How the fix failed

24 March 2015
Ben Hillier

Repeated attempts by the federal government to reset and refocus have failed.

The bosses, through their mouthpiece organisations such as the Business Council and the Chamber of Commerce and Industry, continue valiantly to plead the case for the government to change tack and undertake the giant tasks of overhauling the tax and IR systems in the interests of the rich. But they seem to be pleading to the future.

This government is too worn down by last year’s budget to offer much relief to the corporate world. It staked its claim to office on restoring fiscal “balance”. But Financial Review estimates are that the bottom line has blown out by at least $80 billion since the election.

The government’s own estimate is that people studying at university today will not witness a federal surplus until they are nearing retirement. And that relies on the very generous assumption that the economy will grow continuously at close to 3 percent for the next 40 years.

This is not the biggest economic problem facing the country. Indeed, enough voices can be heard calling for governments to increase borrowing now to lock in low interest rates for new, growth-supporting infrastructure.

But is a significant political problem for the government, given the way it has positioned itself. Its problem is even greater given that Abbott pledged to restore trust in government yet broke election promise after election promise from day one – and with a bumptious crash or crash through attitude.

It crashed so fast and so hard that even big business could not but look on in awkward silence. With a mass public backlash against the budget, tens of billions in cuts stalled in the Senate and revenue growth projections being hammered by collapsing commodity prices, treasurer Joe Hockey complained at a public service conference in Canberra last July: “Everyone is against me … [W]ho is keeping the pressure on both sides of politics to develop the bipartisan support for real reform? … The business community is weaker than it has been over many years, as a voice.”

Australian Industry Group chief executive Innes Willox felt compelled to respond, if only to distance the ruling class from its bungling representatives: “It’s not the role of the business community to be cheerleaders” for a Liberal government, he said.

If the Liberals last year thought big business had abandoned them, there is now a sense in which the government has abandoned big business for its own self-preservation. Abbott’s hold on the Liberal leadership remains tenuous. He has squandered all of his political capital and is scrambling to shore up support. Yet in doing so he has jettisoned the ruling class’s “reform agenda”.

Almost nothing that the bosses want will be delivered by an Abbott government. Raising or broadening the base of the GST is off the table for now, and any serious overhaul of the tax system is out of the question; federal-state relations have been placed in the too hard basket; significant IR changes also are off the table.

The government desperately needs wins, but can only orchestrate humiliating defeat after defeat. That only makes team Abbott look weaker and more incompetent, thereby more likely to be rolled by the party room and even less likely to get the backing of the ruling class.

Even with a new Liberal leader, little is likely to shift in these areas until after a new election.
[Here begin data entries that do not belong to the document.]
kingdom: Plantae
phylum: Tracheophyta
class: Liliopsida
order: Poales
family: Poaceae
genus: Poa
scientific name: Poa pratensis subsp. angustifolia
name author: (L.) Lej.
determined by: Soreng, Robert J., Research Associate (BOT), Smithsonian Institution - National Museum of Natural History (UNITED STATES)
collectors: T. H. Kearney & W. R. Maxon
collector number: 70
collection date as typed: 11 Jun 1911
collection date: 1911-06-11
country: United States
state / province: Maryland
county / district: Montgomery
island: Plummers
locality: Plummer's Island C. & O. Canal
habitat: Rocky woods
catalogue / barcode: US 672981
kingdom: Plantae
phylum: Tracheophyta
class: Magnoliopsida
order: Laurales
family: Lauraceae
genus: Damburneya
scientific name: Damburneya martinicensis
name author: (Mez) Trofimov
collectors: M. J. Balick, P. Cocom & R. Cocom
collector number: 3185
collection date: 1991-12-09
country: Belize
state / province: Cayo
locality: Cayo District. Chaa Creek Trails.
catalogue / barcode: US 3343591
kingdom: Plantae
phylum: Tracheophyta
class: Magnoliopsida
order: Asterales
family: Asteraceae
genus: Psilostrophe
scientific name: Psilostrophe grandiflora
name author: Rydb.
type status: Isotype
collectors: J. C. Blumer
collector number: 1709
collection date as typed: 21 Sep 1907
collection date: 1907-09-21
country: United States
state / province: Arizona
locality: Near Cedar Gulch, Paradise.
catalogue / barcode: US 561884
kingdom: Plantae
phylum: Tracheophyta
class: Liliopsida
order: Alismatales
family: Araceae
That’s probably the best case scenario for the bosses.

There’s the productivity agenda – but with investment flat, the government cut back research and development tax concessions for large projects and abolished eight industry assistance bodies.

That leaves the failed federal budget. What to do about that? Perform a complete back flip.

After banging on for several years about the debt and deficit crises, and for months about the need for tough action and how the Senate is jeopardising the future of the country, and just as the revenue projections are being further hit by the collapse in commodity prices, Abbott now says that future projections of unending deficits are “a pretty good result”.

What’s that old saying? “If you can’t dazzle them with brilliance, baffle them with bullshit”.